La contestation des mesures prises par le CSFA prend de l’ampleur au sein de la population égyptienne. L’activiste et écrivain Willima Weesa a dénoncé l’internement de Maikel Nabil Sanad : « Cette décision viole ses droits civiques. De nombreuses personnes internées par les forces de sécurité sont en fait en bonne santé en rentrant, mais dévastées en ressortant. » Yosri Foudra, animateur d’une émission d’affaires publiques sur la chaîne privée ONTV, ancien journaliste de la BBC et d’Al-Jazeera, a suspendu son programme, le 21 octobre 2011, afin de dénoncer la poursuite, après la révolution, de méthodes de censure dignes de l’ère Moubarak. Alaa El-Aswani, écrivain connu pur ses positions critiques à l’égard du régime militaire, a également partagé ses inquiétudes sur Twitter : « Est-il maintenant interdit pour quiconque de critiquer le conseil militaire? », s’est-il interrogé. Avant d’ajouter : « La révolution a besoin d’un nouvel épisode.

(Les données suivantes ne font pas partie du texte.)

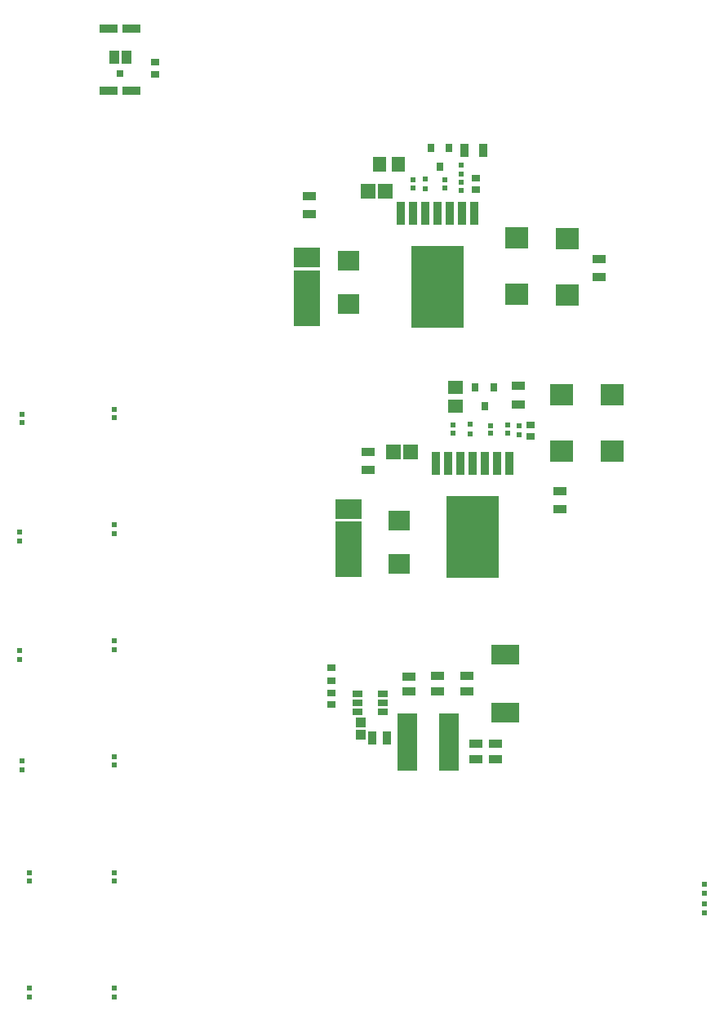
<source format=gtp>
G04*
G04 #@! TF.GenerationSoftware,Altium Limited,Altium Designer,21.2.2 (38)*
G04*
G04 Layer_Color=8421504*
%FSLAX25Y25*%
%MOIN*%
G70*
G04*
G04 #@! TF.SameCoordinates,CEF95F07-8C43-49F3-AA8E-E0B24A2A1908*
G04*
G04*
G04 #@! TF.FilePolarity,Positive*
G04*
G01*
G75*
G04:AMPARAMS|DCode=15|XSize=210.63mil|YSize=336.22mil|CornerRadius=2.11mil|HoleSize=0mil|Usage=FLASHONLY|Rotation=0.000|XOffset=0mil|YOffset=0mil|HoleType=Round|Shape=RoundedRectangle|*
%AMROUNDEDRECTD15*
21,1,0.21063,0.33201,0,0,0.0*
21,1,0.20642,0.33622,0,0,0.0*
1,1,0.00421,0.10321,-0.16600*
1,1,0.00421,-0.10321,-0.16600*
1,1,0.00421,-0.10321,0.16600*
1,1,0.00421,0.10321,0.16600*
%
%ADD15ROUNDEDRECTD15*%
G04:AMPARAMS|DCode=16|XSize=35.04mil|YSize=94.88mil|CornerRadius=1.93mil|HoleSize=0mil|Usage=FLASHONLY|Rotation=0.000|XOffset=0mil|YOffset=0mil|HoleType=Round|Shape=RoundedRectangle|*
%AMROUNDEDRECTD16*
21,1,0.03504,0.09103,0,0,0.0*
21,1,0.03118,0.09488,0,0,0.0*
1,1,0.00385,0.01559,-0.04551*
1,1,0.00385,-0.01559,-0.04551*
1,1,0.00385,-0.01559,0.04551*
1,1,0.00385,0.01559,0.04551*
%
%ADD16ROUNDEDRECTD16*%
%ADD17R,0.09252X0.08661*%
%ADD18R,0.05512X0.03740*%
%ADD19R,0.05315X0.06102*%
%ADD20R,0.02362X0.02362*%
%ADD21R,0.02254X0.02237*%
%ADD22R,0.02165X0.02165*%
%ADD23R,0.03740X0.05709*%
%ADD24R,0.01860X0.01843*%
%ADD25R,0.03150X0.03543*%
%ADD26R,0.11102X0.07953*%
%ADD27R,0.11102X0.22913*%
%ADD28R,0.08661X0.08071*%
%ADD29R,0.05906X0.06102*%
%ADD30R,0.03543X0.02953*%
%ADD31R,0.06102X0.05315*%
%ADD32R,0.05709X0.03740*%
%ADD33R,0.11811X0.07874*%
%ADD34R,0.07913X0.23622*%
%ADD35R,0.03740X0.03150*%
%ADD36R,0.03347X0.02756*%
%ADD37R,0.03937X0.04331*%
%ADD38R,0.07284X0.03543*%
%ADD39R,0.02953X0.02953*%
%ADD40R,0.04134X0.05709*%
G04:AMPARAMS|DCode=41|XSize=43.31mil|YSize=23.62mil|CornerRadius=2.01mil|HoleSize=0mil|Usage=FLASHONLY|Rotation=180.000|XOffset=0mil|YOffset=0mil|HoleType=Round|Shape=RoundedRectangle|*
%AMROUNDEDRECTD41*
21,1,0.04331,0.01961,0,0,180.0*
21,1,0.03929,0.02362,0,0,180.0*
1,1,0.00402,-0.01965,0.00980*
1,1,0.00402,0.01965,0.00980*
1,1,0.00402,0.01965,-0.00980*
1,1,0.00402,-0.01965,-0.00980*
%
%ADD41ROUNDEDRECTD41*%
%ADD42R,0.03394X0.02985*%
%ADD43R,0.05315X0.03740*%
%ADD44R,0.03740X0.05315*%
%ADD45R,0.05787X0.03819*%
D15*
X218504Y230217D02*
D03*
X203976Y332165D02*
D03*
D16*
X203504Y260256D02*
D03*
X208504D02*
D03*
X213504D02*
D03*
X218504D02*
D03*
X223504D02*
D03*
X228504D02*
D03*
X233504D02*
D03*
X188976Y362205D02*
D03*
X193976D02*
D03*
X198976D02*
D03*
X203976D02*
D03*
X208976D02*
D03*
X213976D02*
D03*
X218976D02*
D03*
D17*
X236457Y329213D02*
D03*
Y352244D02*
D03*
X256890Y351772D02*
D03*
Y328740D02*
D03*
X254724Y288287D02*
D03*
Y265256D02*
D03*
X275394Y288287D02*
D03*
Y265256D02*
D03*
D18*
X175591Y257382D02*
D03*
Y264665D02*
D03*
X151811Y361988D02*
D03*
Y369272D02*
D03*
X269921Y343386D02*
D03*
Y336102D02*
D03*
X253937Y241634D02*
D03*
Y248917D02*
D03*
D19*
X188130Y382067D02*
D03*
X180453D02*
D03*
D20*
X199055Y376260D02*
D03*
Y372126D02*
D03*
X217323Y276279D02*
D03*
Y272146D02*
D03*
D21*
X194134Y372413D02*
D03*
Y375973D02*
D03*
X213819Y381878D02*
D03*
Y378318D02*
D03*
X210236Y272342D02*
D03*
Y275903D02*
D03*
X232677Y272342D02*
D03*
Y275903D02*
D03*
D22*
X213819Y371437D02*
D03*
Y374980D02*
D03*
X34342Y138673D02*
D03*
Y135130D02*
D03*
X237402Y275492D02*
D03*
Y271949D02*
D03*
X34449Y276772D02*
D03*
Y280315D02*
D03*
X33465Y228543D02*
D03*
Y232087D02*
D03*
Y180315D02*
D03*
Y183858D02*
D03*
X37402Y42520D02*
D03*
Y46063D02*
D03*
X71850Y278740D02*
D03*
Y282284D02*
D03*
Y231496D02*
D03*
Y235039D02*
D03*
X71850Y187795D02*
D03*
Y184252D02*
D03*
Y140551D02*
D03*
Y137008D02*
D03*
X71850Y89764D02*
D03*
Y93307D02*
D03*
Y42520D02*
D03*
Y46063D02*
D03*
X312992Y84843D02*
D03*
Y88386D02*
D03*
Y76968D02*
D03*
Y80512D02*
D03*
X37402Y89764D02*
D03*
Y93307D02*
D03*
D23*
X214902Y387972D02*
D03*
X222579D02*
D03*
D24*
X206929Y375776D02*
D03*
Y372610D02*
D03*
X225590Y272342D02*
D03*
Y275509D02*
D03*
D25*
X204961Y381083D02*
D03*
X201220Y388957D02*
D03*
X208701D02*
D03*
X226969Y291240D02*
D03*
X219488D02*
D03*
X223228Y283366D02*
D03*
D26*
X150827Y344173D02*
D03*
X167717Y241634D02*
D03*
D27*
X150827Y327638D02*
D03*
X167717Y225098D02*
D03*
D28*
X167756Y325079D02*
D03*
Y342795D02*
D03*
X188189Y236910D02*
D03*
Y219193D02*
D03*
D29*
X175591Y371063D02*
D03*
X182677D02*
D03*
X193110Y264665D02*
D03*
X186024D02*
D03*
D30*
X219724Y376654D02*
D03*
Y371732D02*
D03*
X242126Y271063D02*
D03*
Y275984D02*
D03*
D31*
X211417Y291043D02*
D03*
Y283366D02*
D03*
D32*
X237008Y291831D02*
D03*
Y284154D02*
D03*
D33*
X231614Y182087D02*
D03*
Y158465D02*
D03*
D34*
X191654Y146653D02*
D03*
X208583D02*
D03*
D35*
X160748Y171653D02*
D03*
Y176772D02*
D03*
D36*
Y166339D02*
D03*
Y161811D02*
D03*
D37*
X172559Y149409D02*
D03*
Y154527D02*
D03*
D38*
X69823Y412205D02*
D03*
X79075D02*
D03*
X69823Y437402D02*
D03*
X79075D02*
D03*
D39*
X74449Y419095D02*
D03*
D40*
X72047Y425984D02*
D03*
X76850D02*
D03*
D41*
X171181Y158661D02*
D03*
Y162402D02*
D03*
Y166142D02*
D03*
X181811D02*
D03*
Y162402D02*
D03*
Y158661D02*
D03*
D42*
X88583Y418791D02*
D03*
Y423728D02*
D03*
D43*
X192244Y173228D02*
D03*
Y167323D02*
D03*
D44*
X177480Y148228D02*
D03*
X183386D02*
D03*
D45*
X215866Y167008D02*
D03*
Y173543D02*
D03*
X204055Y167008D02*
D03*
Y173543D02*
D03*
X227677Y139449D02*
D03*
Y145984D02*
D03*
X219803Y139449D02*
D03*
Y145984D02*
D03*
M02*

</source>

Par ailleurs, Reporters sans frontières salue la condamnation à sept ans de prison, le 26 octobre 2011, de Mahmoud Salah Mahmoud et d’Awad Ismaïl Souleimane, responsables de la mort de Khaled Saïd, le 6 juin 2010 à Alexandrie. Initialement accusés d' »arrestation injustifiée » et « d’actes de torture », les deux policiers ont finalement été reconnus coupables d’avoir frappé à mort cet internaute à sa sortie d’un cyber-café.